What is expected: Could you restate the data below word for word, without its pictures?
"""
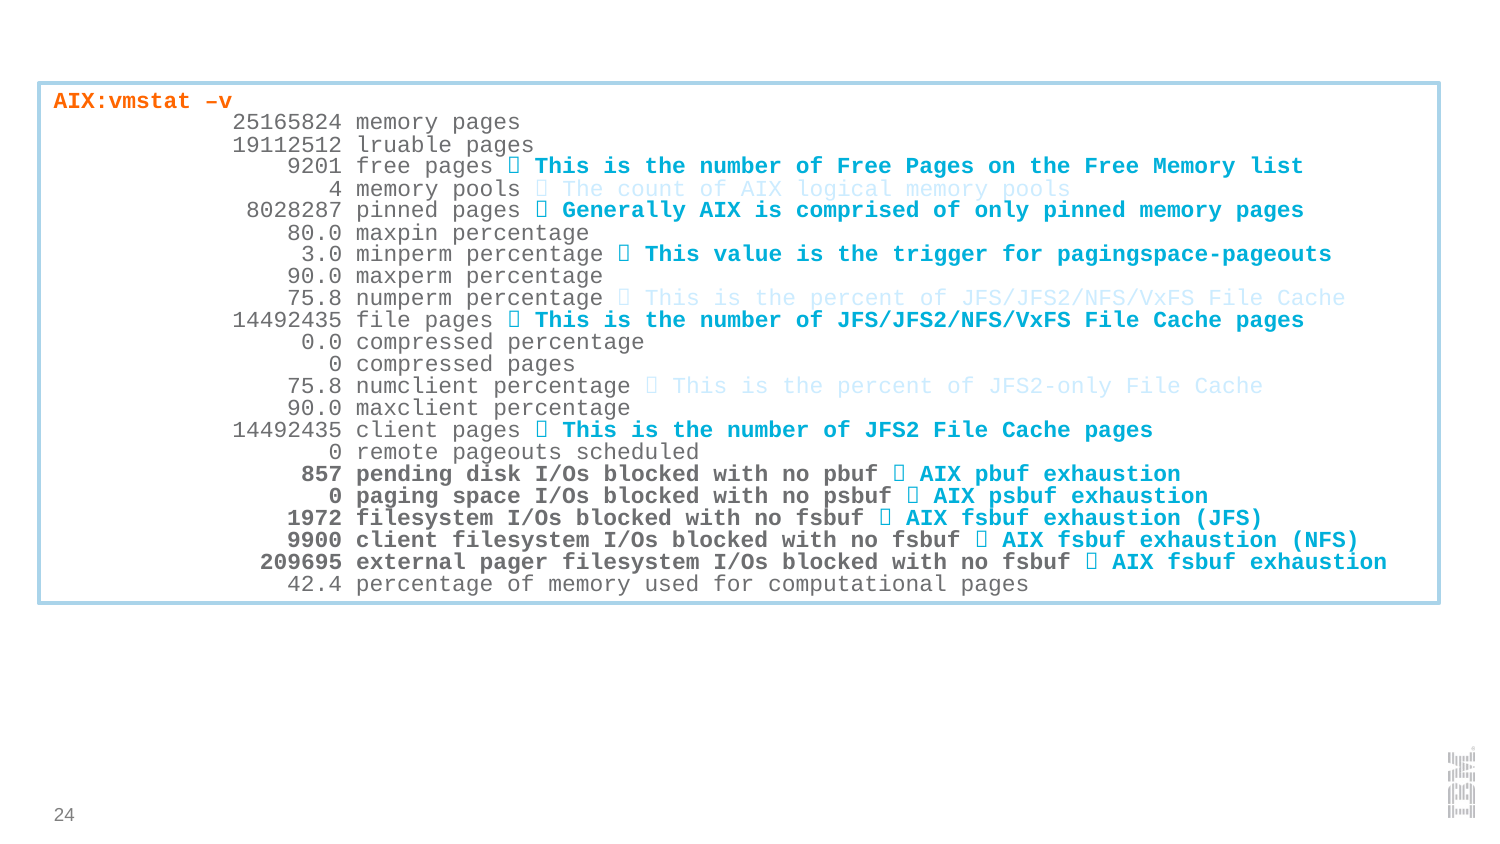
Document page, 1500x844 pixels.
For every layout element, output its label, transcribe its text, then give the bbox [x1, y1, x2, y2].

picture [1448, 746, 1475, 818]
slide_number 24 [53, 802, 403, 832]
text_box AIX:vmstat –v 25165824 memory pages 19112512 lruable pages 9201 free pages  This is the number of Free Pages on the Free Memory list 4 memory pools  The count of AIX logical memory pools 8028287 pinned pages  Generally AIX is comprised of only pinned memory pages 80.0 maxpin percentage 3.0 minperm percentage  This value is the trigger for pagingspace-pageouts 90.0 maxperm percentage 75.8 numperm percentage  This is the percent of JFS/JFS2/NFS/VxFS File Cache 14492435 file pages  This is the number of JFS/JFS2/NFS/VxFS File Cache pages 0.0 compressed percentage 0 compressed pages 75.8 numclient percentage  This is the percent of JFS2-only File Cache 90.0 maxclient percentage 14492435 client pages  This is the number of JFS2 File Cache pages 0 remote pageouts scheduled 857 pending disk I/Os blocked with no pbuf  AIX pbuf exhaustion 0 paging space I/Os blocked with no psbuf  AIX psbuf exhaustion 1972 filesystem I/Os blocked with no fsbuf  AIX fsbuf exhaustion (JFS) 9900 client filesystem I/Os blocked with no fsbuf  AIX fsbuf exhaustion (NFS) 209695 external pager filesystem I/Os blocked with no fsbuf  AIX fsbuf exhaustion 42.4 percentage of memory used for computational pages [37, 81, 1441, 605]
"""
Problem solution:
Document page, 1500x844 pixels.
For every layout element, output its label, transcribe its text, then give the bbox [x1, y1, x2, y2].

picture [1448, 746, 1475, 818]
slide_number 24 [53, 802, 403, 832]
text_box AIX:vmstat –v 25165824 memory pages 19112512 lruable pages 9201 free pages  This is the number of Free Pages on the Free Memory list 4 memory pools  The count of AIX logical memory pools 8028287 pinned pages  Generally AIX is comprised of only pinned memory pages 80.0 maxpin percentage 3.0 minperm percentage  This value is the trigger for pagingspace-pageouts 90.0 maxperm percentage 75.8 numperm percentage  This is the percent of JFS/JFS2/NFS/VxFS File Cache 14492435 file pages  This is the number of JFS/JFS2/NFS/VxFS File Cache pages 0.0 compressed percentage 0 compressed pages 75.8 numclient percentage  This is the percent of JFS2-only File Cache 90.0 maxclient percentage 14492435 client pages  This is the number of JFS2 File Cache pages 0 remote pageouts scheduled 857 pending disk I/Os blocked with no pbuf  AIX pbuf exhaustion 0 paging space I/Os blocked with no psbuf  AIX psbuf exhaustion 1972 filesystem I/Os blocked with no fsbuf  AIX fsbuf exhaustion (JFS) 9900 client filesystem I/Os blocked with no fsbuf  AIX fsbuf exhaustion (NFS) 209695 external pager filesystem I/Os blocked with no fsbuf  AIX fsbuf exhaustion 42.4 percentage of memory used for computational pages [37, 81, 1441, 605]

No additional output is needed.